Reproduce word for word the lines beginning with the one that contains "You're shopping with AlkaViva LLC" and running through the end of the rows. Leave the pictures out of your answer.

Items from a data source:
--- START ---
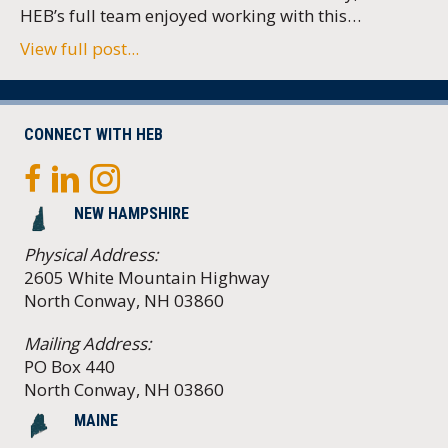
HEB’s full team enjoyed working with this…
View full post...
CONNECT WITH HEB
NEW HAMPSHIRE
Physical Address:
2605 White Mountain Highway
North Conway, NH 03860
Mailing Address:
PO Box 440
North Conway, NH 03860
MAINE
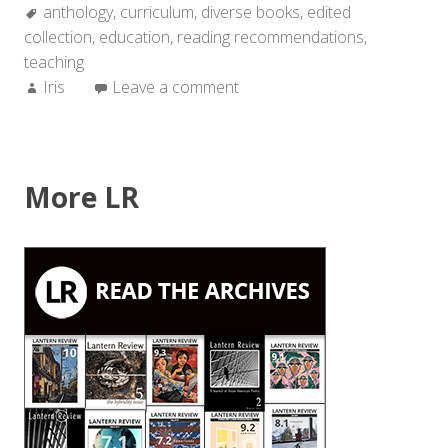
Tags:
anthology
,
curriculum
,
diverse books
,
edited
collection
,
education
,
reading recommendations
,
teaching
Author:
Iris
Leave a comment
More LR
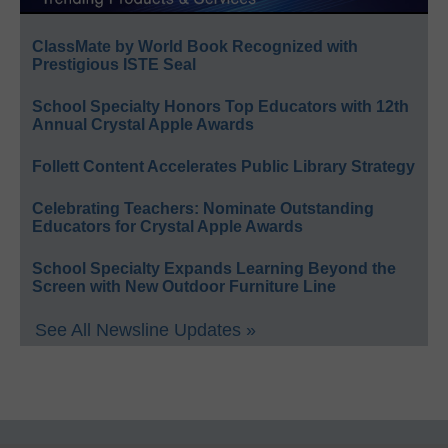
ClassMate by World Book Recognized with
Prestigious ISTE Seal
School Specialty Honors Top Educators with 12th
Annual Crystal Apple Awards
Follett Content Accelerates Public Library Strategy
Celebrating Teachers: Nominate Outstanding
Educators for Crystal Apple Awards
School Specialty Expands Learning Beyond the
Screen with New Outdoor Furniture Line
See All Newsline Updates »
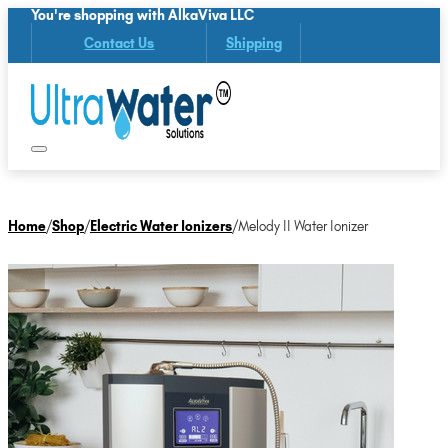
You're shopping with AlkaViva LLC
Contact Us
Shipping
Home
/
Shop
/
Electric Water Ionizers
/
Melody II Water Ionizer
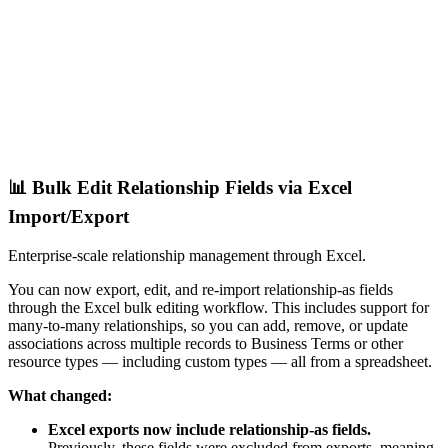
📊 Bulk Edit Relationship Fields via Excel
Import/Export
Enterprise-scale relationship management through Excel.
You can now export, edit, and re-import relationship-as fields
through the Excel bulk editing workflow. This includes support for
many-to-many relationships, so you can add, remove, or update
associations across multiple records to Business Terms or other
resource types — including custom types — all from a spreadsheet.
What changed:
Excel exports now include relationship-as fields.
Previously, these fields were excluded from exports, meaning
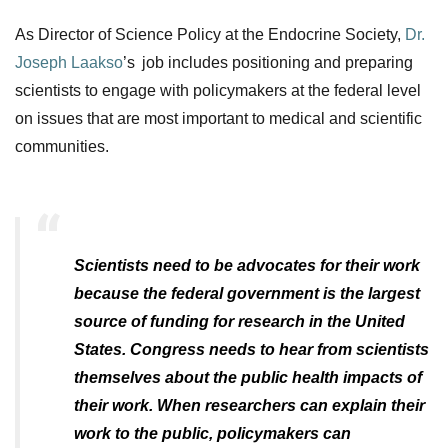
As Director of Science Policy
at the Endocrine Society,
Dr.
Joseph Laakso
’
s
job includes positioning and preparing
scientists to engage with policymakers at the federa
l level
on issues that are most important to medical and scientific
communities.
Scientists need to be advocates for their work
because the federal government is the largest
source of funding for research in the United
States. Congress needs to hear from scientists
themselves about the public health impacts of
their work. When researchers can explain their
work to the public, policymakers can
--- END ---
ANSWER AREA:
You're shopping with AlkaViva LLC
Contact Us
Shipping
Home
/
Shop
/
Electric Water Ionizers
/
Melody II Water Ionizer
📊 Bulk Edit Relationship Fields via Excel
Import/Export
Enterprise-scale relationship management through Excel.
You can now export, edit, and re-import relationship-as fields
through the Excel bulk editing workflow. This includes support for
many-to-many relationships, so you can add, remove, or update
associations across multiple records to Business Terms or other
resource types — including custom types — all from a spreadsheet.
What changed:
Excel exports now include relationship-as fields.
Previously, these fields were excluded from exports, meaning
As Director of Science Policy
at the Endocrine Society,
Dr.
Joseph Laakso
’
s
job includes positioning and preparing
scientists to engage with policymakers at the federa
l level
on issues that are most important to medical and scientific
communities.
Scientists need to be advocates for their work
because the federal government is the largest
source of funding for research in the United
States. Congress needs to hear from scientists
themselves about the public health impacts of
their work. When researchers can explain their
work to the public, policymakers can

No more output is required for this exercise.